The experiments implicate the dysregulation of the INFS mechanism as a trigger for deconstructing gene networks in the developing brain cells of individuals who will later develop the disease.

Aiming to Develop New Brain-Machine Interfaces

“The next step is to investigate how to target the INFS pathway and even other pathways that interact with INFS using drugs or even dietary supplements that could prevent the dysregulation from taking place,” he continued, noting that this kind of supplementation has been effective with disorders such as spina bifida, for example.   

Stachowiak said that the brain organoid model he and his colleagues have developed is already proving applicable to other diseases. The National Science Foundation has funded Stachowiak and Josef M. Jornet, PhD, assistant professor in the School of Engineering and Applied Sciences, to use these models to explore what he calls brain-machine interfaces, treatments that would be useful in eventually guiding the regeneration of brain tissue after trauma or a stroke.

“We are working on combining the organoid research with smart nanophotonic devices to develop a new generation of brain-machine interfaces,” explained Stachowiak. “With this technology, one may eventually be able to control and correct development of cells in complex tissue of the developing brain. An important step toward developing such technologies will be testing them in cerebral organoids or mini-brains to see if they can actually direct and modify the developing brain in real time.”

Research Published in Translational Psychiatry

Cerebral Organoids Reveal Early Cortical Maldevelopment in Schizophrenia — Computational Anatomy and Genomics, Role of FGFR1,” was published Nov. 17 in Translational Psychiatry.

Along with Michal and Ewa Stachowiak, the paper’s co-authors are:

Siddhartha Dhiman and Karthiayani Harikrishnan of the Department of Biomedical Engineering are other co-authors, along with Alexander Dimitri of the State University of New York at Fredonia and Kristen Brennand, PhD, of the Icahn School of Medicine at Mount Sinai.
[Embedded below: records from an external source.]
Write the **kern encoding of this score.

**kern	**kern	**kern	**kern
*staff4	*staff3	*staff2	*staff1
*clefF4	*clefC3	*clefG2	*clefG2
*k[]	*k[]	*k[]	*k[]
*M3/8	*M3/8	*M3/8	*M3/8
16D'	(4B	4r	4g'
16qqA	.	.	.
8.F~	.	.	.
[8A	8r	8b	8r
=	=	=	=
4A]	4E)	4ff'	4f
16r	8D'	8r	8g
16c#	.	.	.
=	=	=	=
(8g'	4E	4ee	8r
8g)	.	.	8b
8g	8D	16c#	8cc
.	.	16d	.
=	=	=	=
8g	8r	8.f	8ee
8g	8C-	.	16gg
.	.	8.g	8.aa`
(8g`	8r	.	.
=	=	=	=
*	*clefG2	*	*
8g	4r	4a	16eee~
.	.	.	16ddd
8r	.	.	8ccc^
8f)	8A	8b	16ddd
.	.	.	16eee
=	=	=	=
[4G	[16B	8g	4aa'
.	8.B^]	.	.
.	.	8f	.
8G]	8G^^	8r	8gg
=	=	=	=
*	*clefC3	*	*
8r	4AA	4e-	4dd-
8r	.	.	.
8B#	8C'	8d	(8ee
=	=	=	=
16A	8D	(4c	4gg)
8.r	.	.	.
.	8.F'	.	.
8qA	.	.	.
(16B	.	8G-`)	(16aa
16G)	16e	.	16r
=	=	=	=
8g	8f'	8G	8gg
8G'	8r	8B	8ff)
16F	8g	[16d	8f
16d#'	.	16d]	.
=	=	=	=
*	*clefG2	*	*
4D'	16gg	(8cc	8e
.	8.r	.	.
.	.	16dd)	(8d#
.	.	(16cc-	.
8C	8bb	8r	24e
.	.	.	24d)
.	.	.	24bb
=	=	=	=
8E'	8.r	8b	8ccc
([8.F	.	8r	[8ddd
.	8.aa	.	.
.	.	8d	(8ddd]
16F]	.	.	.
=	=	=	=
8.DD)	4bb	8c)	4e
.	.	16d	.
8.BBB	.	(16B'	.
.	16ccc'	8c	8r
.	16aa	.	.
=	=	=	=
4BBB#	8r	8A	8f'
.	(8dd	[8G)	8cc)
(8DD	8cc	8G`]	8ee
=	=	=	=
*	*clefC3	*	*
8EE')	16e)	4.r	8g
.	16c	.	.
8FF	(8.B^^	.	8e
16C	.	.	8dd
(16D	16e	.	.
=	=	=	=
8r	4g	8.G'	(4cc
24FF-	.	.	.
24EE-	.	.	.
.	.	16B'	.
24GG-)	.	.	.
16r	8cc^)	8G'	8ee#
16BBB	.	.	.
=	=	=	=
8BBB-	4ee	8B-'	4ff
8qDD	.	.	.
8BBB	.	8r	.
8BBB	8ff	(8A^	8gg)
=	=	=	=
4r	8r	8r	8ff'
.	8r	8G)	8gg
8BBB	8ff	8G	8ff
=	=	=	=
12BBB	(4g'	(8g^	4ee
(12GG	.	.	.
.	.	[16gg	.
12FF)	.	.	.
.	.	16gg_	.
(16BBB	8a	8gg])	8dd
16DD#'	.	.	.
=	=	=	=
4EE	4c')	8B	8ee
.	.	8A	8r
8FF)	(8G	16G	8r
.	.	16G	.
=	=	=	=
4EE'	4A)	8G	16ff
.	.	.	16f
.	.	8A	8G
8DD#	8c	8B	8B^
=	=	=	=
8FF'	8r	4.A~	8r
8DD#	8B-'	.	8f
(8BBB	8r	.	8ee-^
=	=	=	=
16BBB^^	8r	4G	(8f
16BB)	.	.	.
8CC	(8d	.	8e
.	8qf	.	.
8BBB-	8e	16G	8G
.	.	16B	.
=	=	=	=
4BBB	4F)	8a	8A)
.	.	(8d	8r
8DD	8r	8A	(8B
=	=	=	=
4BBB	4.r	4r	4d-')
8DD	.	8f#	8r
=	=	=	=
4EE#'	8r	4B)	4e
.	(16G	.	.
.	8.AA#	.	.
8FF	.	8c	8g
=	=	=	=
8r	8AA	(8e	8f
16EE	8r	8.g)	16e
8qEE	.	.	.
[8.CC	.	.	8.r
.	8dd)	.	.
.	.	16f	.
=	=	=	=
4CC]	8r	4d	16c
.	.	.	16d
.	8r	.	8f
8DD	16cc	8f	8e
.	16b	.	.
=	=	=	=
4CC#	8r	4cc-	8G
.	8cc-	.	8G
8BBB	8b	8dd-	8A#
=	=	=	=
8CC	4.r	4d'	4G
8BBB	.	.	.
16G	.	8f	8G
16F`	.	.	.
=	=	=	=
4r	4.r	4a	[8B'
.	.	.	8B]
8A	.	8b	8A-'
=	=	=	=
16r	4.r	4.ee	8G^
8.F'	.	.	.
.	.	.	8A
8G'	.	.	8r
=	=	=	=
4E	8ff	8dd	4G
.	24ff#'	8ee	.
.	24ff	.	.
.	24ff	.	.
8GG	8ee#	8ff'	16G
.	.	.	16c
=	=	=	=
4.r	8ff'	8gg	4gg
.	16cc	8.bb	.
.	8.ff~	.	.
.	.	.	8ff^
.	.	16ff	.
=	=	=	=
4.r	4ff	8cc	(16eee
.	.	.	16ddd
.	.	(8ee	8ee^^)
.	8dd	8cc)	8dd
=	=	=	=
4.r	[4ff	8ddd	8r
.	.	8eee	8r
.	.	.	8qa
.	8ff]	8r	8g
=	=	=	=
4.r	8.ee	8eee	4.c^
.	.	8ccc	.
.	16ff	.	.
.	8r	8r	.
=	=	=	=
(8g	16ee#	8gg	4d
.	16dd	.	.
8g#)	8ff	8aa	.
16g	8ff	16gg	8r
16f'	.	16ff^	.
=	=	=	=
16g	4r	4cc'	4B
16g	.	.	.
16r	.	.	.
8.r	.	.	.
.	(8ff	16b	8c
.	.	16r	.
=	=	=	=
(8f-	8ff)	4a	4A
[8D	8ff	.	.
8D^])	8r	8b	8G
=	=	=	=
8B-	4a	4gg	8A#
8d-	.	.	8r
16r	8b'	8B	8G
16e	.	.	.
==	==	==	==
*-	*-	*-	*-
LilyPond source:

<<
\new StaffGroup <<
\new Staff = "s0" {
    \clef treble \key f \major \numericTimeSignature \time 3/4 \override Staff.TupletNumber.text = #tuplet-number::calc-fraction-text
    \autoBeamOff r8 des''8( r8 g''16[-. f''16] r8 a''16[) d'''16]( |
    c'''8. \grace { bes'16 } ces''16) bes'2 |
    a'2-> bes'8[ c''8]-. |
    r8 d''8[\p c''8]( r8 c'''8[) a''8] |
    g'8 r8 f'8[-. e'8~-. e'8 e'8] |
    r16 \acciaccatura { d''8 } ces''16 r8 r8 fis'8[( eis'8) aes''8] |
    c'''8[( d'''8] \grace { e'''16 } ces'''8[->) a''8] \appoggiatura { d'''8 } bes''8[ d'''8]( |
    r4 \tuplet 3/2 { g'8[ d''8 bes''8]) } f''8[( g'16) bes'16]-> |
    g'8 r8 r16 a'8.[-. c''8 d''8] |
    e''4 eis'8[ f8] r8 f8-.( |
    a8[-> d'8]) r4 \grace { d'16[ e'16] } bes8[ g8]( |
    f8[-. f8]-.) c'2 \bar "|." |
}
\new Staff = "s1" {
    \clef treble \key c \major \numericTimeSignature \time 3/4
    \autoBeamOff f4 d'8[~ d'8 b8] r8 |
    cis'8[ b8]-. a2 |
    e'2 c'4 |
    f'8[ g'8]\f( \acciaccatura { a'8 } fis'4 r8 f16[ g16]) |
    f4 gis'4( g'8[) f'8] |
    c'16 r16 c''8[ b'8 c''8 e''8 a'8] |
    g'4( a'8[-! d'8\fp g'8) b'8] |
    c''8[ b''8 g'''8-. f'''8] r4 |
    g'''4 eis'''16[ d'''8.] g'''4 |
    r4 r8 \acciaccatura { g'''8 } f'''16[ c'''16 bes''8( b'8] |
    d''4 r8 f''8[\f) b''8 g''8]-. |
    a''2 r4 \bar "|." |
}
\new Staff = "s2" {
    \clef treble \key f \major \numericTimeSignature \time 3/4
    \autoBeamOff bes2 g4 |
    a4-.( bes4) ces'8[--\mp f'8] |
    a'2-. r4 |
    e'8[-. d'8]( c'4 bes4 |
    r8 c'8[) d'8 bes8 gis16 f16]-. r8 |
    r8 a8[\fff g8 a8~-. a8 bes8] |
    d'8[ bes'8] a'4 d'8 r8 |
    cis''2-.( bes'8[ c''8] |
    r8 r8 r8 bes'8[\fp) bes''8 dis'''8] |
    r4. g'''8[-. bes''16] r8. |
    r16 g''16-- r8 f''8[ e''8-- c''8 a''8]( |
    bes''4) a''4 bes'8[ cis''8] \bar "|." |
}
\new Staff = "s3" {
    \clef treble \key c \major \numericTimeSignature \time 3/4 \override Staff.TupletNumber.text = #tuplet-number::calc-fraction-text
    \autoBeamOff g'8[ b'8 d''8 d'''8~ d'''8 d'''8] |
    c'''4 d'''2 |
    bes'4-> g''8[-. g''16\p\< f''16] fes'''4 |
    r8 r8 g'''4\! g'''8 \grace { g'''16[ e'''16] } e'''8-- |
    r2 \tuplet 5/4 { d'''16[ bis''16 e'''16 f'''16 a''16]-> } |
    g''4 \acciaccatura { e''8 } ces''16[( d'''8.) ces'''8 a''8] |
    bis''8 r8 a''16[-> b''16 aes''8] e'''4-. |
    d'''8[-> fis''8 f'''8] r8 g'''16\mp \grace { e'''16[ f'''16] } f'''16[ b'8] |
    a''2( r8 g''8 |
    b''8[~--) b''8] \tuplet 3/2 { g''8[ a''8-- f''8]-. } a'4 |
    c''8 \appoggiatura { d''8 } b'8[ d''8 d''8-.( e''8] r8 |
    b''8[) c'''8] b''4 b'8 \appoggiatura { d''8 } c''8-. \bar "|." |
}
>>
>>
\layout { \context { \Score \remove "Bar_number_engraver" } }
The research was supported by the New York State Department of Health, the National Science Foundation, the Patrick P. Lee Foundation, the National Institutes of Health and the New York Stem Cell Foundation.

In cerebral organoids generated from stem cells of patients with schizophrenia, (image on the right), disruption in the layers of stem cell (red) surrounding the brain-like ventricles was evident as early as two weeks into the development of the organoids – roughly comparable to the first trimester of pregnancy. Formation of neurons (green) is clearly impaired compared to the control figure.